Wednesday, June 16, 2010

DAY 2: 107 MILES

I think the morning of Day 2 was one of the more difficult moments for me of the entire ride. It's when the insanity of what you have set out to do really hits home. You get off your bike after day one, througouly satisfied, feeling good, and no sooner have you contently fallen asleep than you have to wake up it all over. Only this time for longer. Are you serious. You are tired, you are cold, you are sore. You think: There is no possible way I can do this. For instance, as I was riding my first 20 miles through some farmy looking land just south of Santa Cruz I considered faking an illness. I thought of what I would say to donars, friends and family when I unceremoniously bailed and flew back to Los Angeles, where I BELONG. But I made it to rest stop one. And this is where I realized my most vital ALC strategy: I cannot look at the day as 100 miles, or 10 hours. I have to look at it as how many miles/hours it is until I can stop, refill my water bottle and eat another pop tart. And that is exactly how I functioned for the rest of the ride. "8 miles to more food" or
"15 miles to sun block reapplication."

Given data
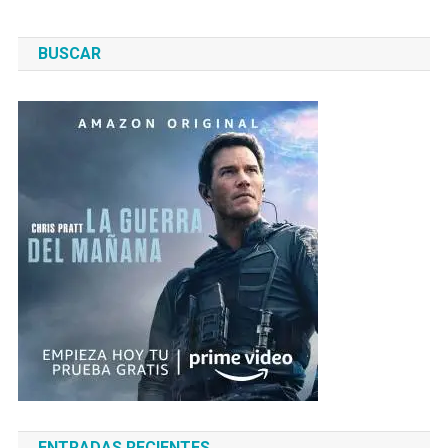
BUSCAR
ENTRADAS RECIENTES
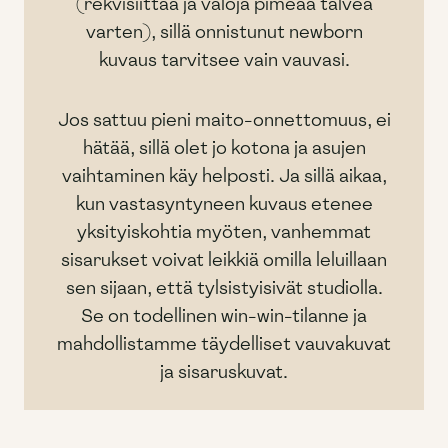
(rekvisiittaa ja valoja pimeää talvea
varten), sillä onnistunut newborn
kuvaus tarvitsee vain vauvasi.
Jos sattuu pieni maito-onnettomuus, ei
hätää, sillä olet jo kotona ja asujen
vaihtaminen käy helposti. Ja sillä aikaa,
kun vastasyntyneen kuvaus etenee
yksityiskohtia myöten, vanhemmat
sisarukset voivat leikkiä omilla leluillaan
sen sijaan, että tylsistyisivät studiolla.
Se on todellinen win-win-tilanne ja
mahdollistamme täydelliset vauvakuvat
ja sisaruskuvat.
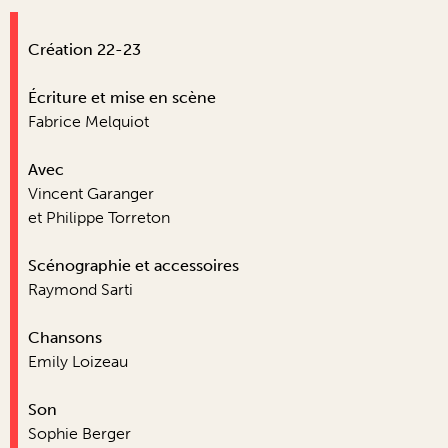
Création 22-23
Écriture et mise en scène
Fabrice Melquiot
Avec
Vincent Garanger
et Philippe Torreton
Scénographie et accessoires
Raymond Sarti
Chansons
Emily Loizeau
Son
Sophie Berger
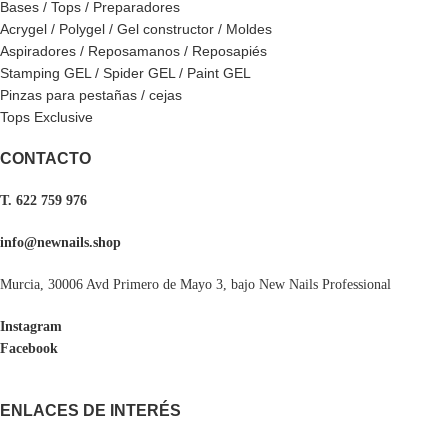
Bases / Tops / Preparadores
Acrygel / Polygel / Gel constructor / Moldes
Aspiradores / Reposamanos / Reposapiés
Stamping GEL / Spider GEL / Paint GEL
Pinzas para pestañas / cejas
Tops Exclusive
CONTACTO
T. 622 759 976
info@newnails.shop
Murcia, 30006 Avd Primero de Mayo 3, bajo New Nails Professional
Instagram
Facebook
ENLACES DE INTERÉS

To-do item
Continue the blog entry about the second day of the long bike ride, starting right after its final sentence.

Exercise result
Now, Day 2 was my first century. I had several opportunities to participate in centuries before the ride, but to be perfectly honest I just had no interest in doing so. And I have to say that unless your century includes fried artichokes, otter pops, and home made cookies, you can keep it. This is my kind of 100 miles. And each of these little (non official) stops are not only what made my first century doable, it made it fun(ish). And a woman baking 3,000 cookies for all ALC riders and dancing bear fairies (don't ask) handing out otter pops is also what makes ALC such a wonderful experience. I was so glad that, even though I was alone and too shy to actually make eye contact with anyone most of the time, I stopped at every one of these stops and experienced them.
At the "otter pop/water stop" there was also an additional attraction worth mentioning. Tucked back in what looks like a parking lot is a lovely old mission that every year lays out a blank alter cloth and asks ALC riders to leave thoughts, prayers, and musings. Once all the ALC riders sign it, and the madness it packed up for another year, the mission uses the alter cloth for the rest of the year. This simple gesture is really the kind of thing the ride is all about. Bringing people from all walks of life together for a cause that transcends all social groups, lifestyles and geography. It was beautiful to see.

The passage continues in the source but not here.